Exercise objective
Give back exactly the lines from the start of the entries below to the line holding "ring dip: (334, 410)", that line included, and leave every picture out.

Supplied records
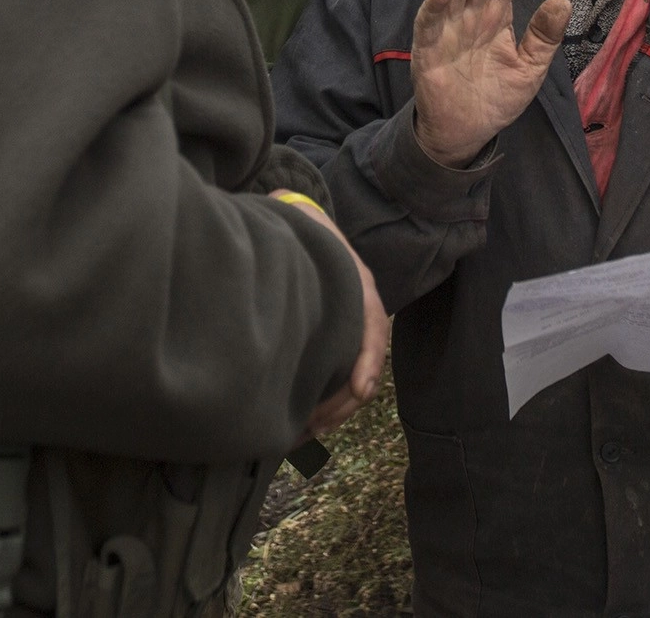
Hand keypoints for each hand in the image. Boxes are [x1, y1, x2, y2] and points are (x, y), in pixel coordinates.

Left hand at [276, 194, 390, 436]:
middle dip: (343, 401)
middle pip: (365, 367)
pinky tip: (303, 421)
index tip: (359, 390)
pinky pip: (340, 380)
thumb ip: (294, 228)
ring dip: (334, 410)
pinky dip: (327, 404)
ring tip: (304, 431)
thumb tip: (275, 218)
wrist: (310, 226)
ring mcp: (351, 330)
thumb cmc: (307, 231)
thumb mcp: (307, 229)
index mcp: (360, 288)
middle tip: (313, 424)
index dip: (368, 361)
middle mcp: (362, 312)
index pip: (374, 329)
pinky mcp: (336, 344)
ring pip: (353, 381)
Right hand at [411, 0, 573, 166]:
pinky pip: (429, 22)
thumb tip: (565, 0)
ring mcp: (446, 29)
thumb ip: (545, 35)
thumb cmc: (496, 98)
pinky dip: (434, 5)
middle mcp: (469, 14)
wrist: (467, 134)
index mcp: (494, 15)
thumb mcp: (531, 67)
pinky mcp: (427, 49)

Solution
Hand keypoints for each hand in the image. Boxes are [x1, y1, x2, y2] and points are (x, y), in pixel coordinates.

Left hand at [276, 194, 390, 436]:
middle dip: (343, 401)
middle pip: (365, 367)
pinky tip: (303, 421)
index tip: (359, 390)
pinky pip: (340, 380)
thumb ip: (294, 228)
ring dip: (334, 410)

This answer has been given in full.